U.S. Financial structure repair: Illusion of Progress?

The current banking situation is much worse than in the Great Depression. In the 113days ending Dec. 22, 2008 the monetary base increased 103.01%, an astonishing annual compound rate of 885%. The increase has had little apparent effect in solving the overall problem. Initially, we thought that if doubling the monetary base does not solve the problem, double it again, and again if necessary. The idea was that an ordinary liquidity trap (economy not responding to expansive monetary policy) can be overwhelmed by throwing money at it. But if Bank A fears that Bank B is insolvent (Bank B may not be insolvent but with an opaque balance sheet who knows?) it will not want to have interbank relations. Hence interbank relations freeze and dysfunctional zombie and vampire behavior, already experienced in the S&L crisis (Google: Mishkin and Eakins, p.488), poisons the system. The monetary base and excess reserves have been increased to an extraordinary degree but the increases have not solved the crisis. Apparently even a flood of money alone cannot eliminate a solvency trap. We suspect the only way to get rid of the problem is to clean out the rot as done by the RTC in the S&L crisis.

Pursuant to solving the banking crisis, it is hoped that some lessons have been learned from the S&L fiasco. Piecemeal certificate programs did not work. Regarding changing marking to market Michael Pento on CNBC mentioned about changing marking to market to marking to fantasy. Given how the CDO tranching models (and rating services) have failed who is going to trust new models? Finally, insolvent zombie banks should be seized by the equivalent of an RTC and dispatched. We question (along with Jeff Macke of CNBC’s Fast Money program) the “too big to fail” doctrine regarding Citi and/or Bank of America. Should we be held hostage forever by a so-called too big to fail zombie?

FDR's approach needs to be applied now: 1) identify the solvent banks and support their lending, 2) identify the insolvent banks and close them, 3) reorganize the marginal banks by stripping out the toxic assets even if temporary nationalization is required. The President of the Kansas City Fed has persuasively argued for this approach (Google: Thos.
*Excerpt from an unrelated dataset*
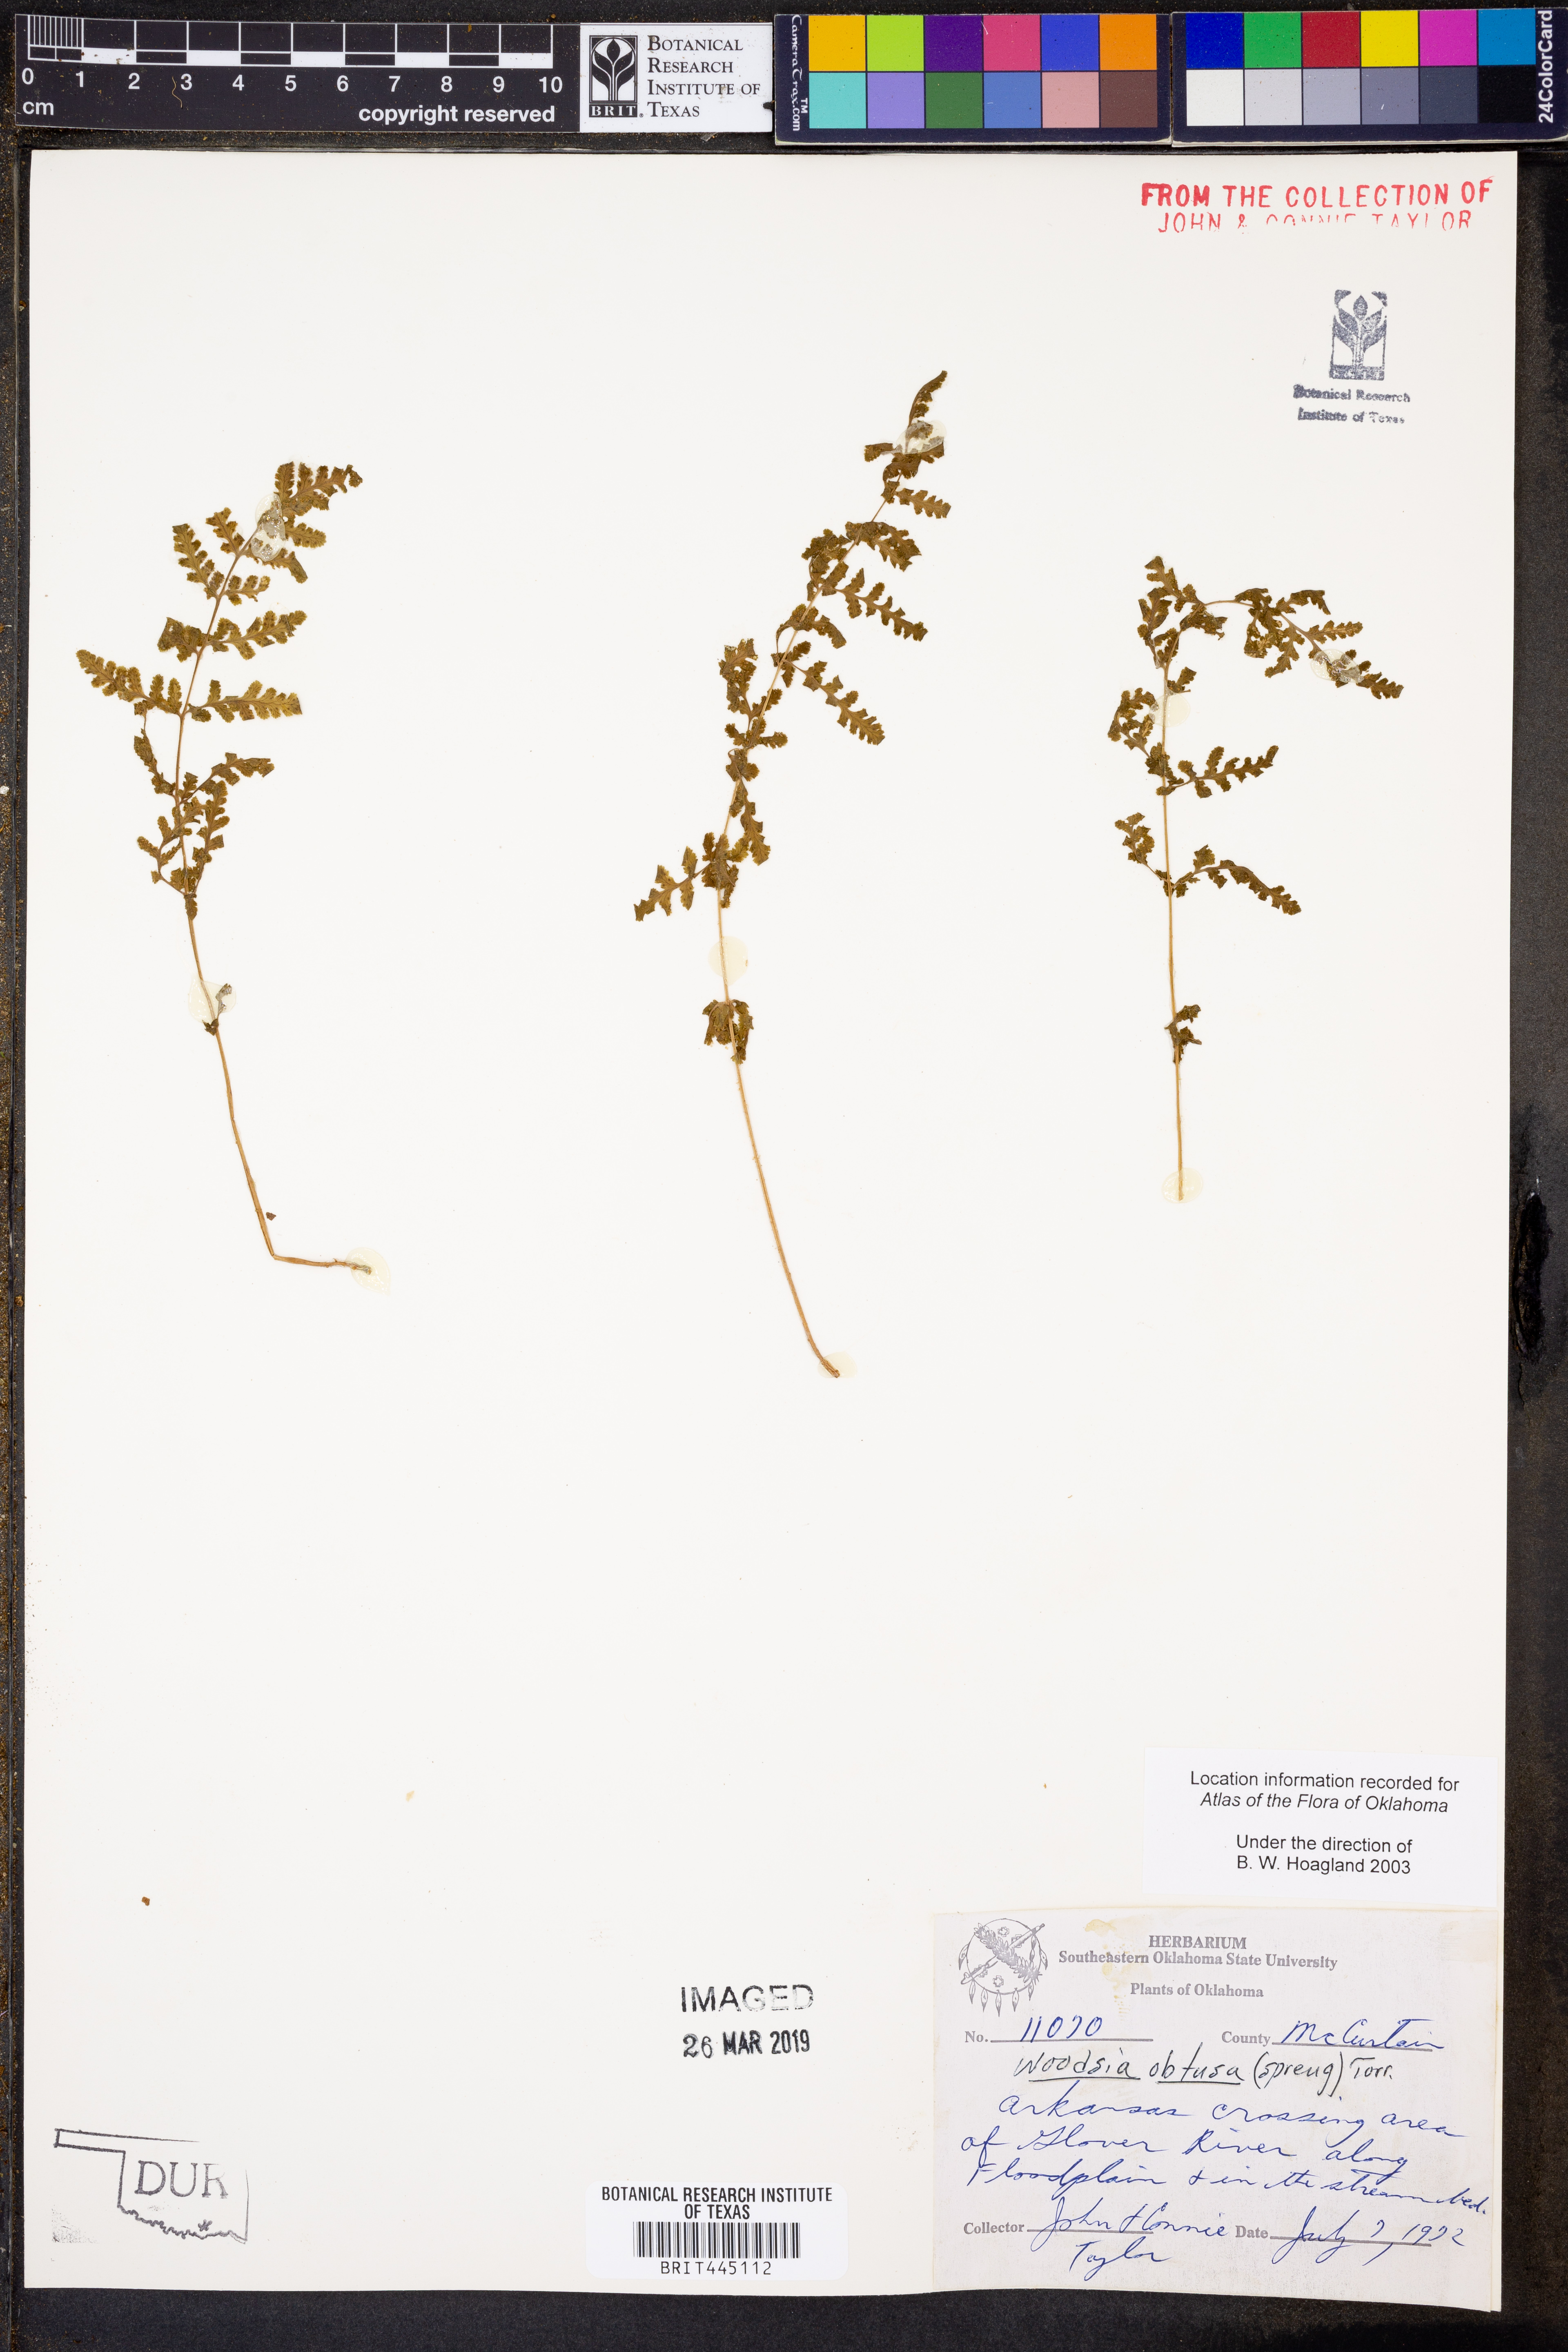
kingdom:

Hoenig, KC Fed) The current piecemeal approach, we suspect promolgated by bank and Wall Street lobbists which top eight spent 38.4 billion in 2008 on lobbying (Business Week 2/23/09. p.36) to buy time to position themselves to better profit from the 180 bil (and climbing) of TARP money received in 2008 (Ibid, p.36) is prolonging uncetainty and the credit drought. If this isn't sufficiently troublesome, top economists Stiglitz, Sachs, and the GAO Inspector General (Google: Barosky Report)have pointed to loopholes that permit banks to game the system, with the latter claiming incidents of fraud already occuring. The longer Washington plays footsie and fails to move with dispatch, the more impossible it is for the Treasury Secretary to implement a remedy that is effective and fair to taxpayers. As much as 50% of the hundreds of billions of bad debt in the banking system may with unsecured bond holders. When a bank is liquidated, common and preferred shareholders usually lose everything, and so should unsecured bondholders. Secured bondholders may recover 40%. We believe lobbying has slowed TARP implementation to a piecemeal rate in an effort to protect unsecured bondholders who don't deserve it, especially at the expense of speedy remedy.

2 Comments:

Blogger ChiTom said...

informative & helpful. Thanks!

3:59 PM  
Anonymous Anonymous said...

An impressive piece of research and commentary. I hope that Krugman incorporates some of it into his sermons so it get international distribution.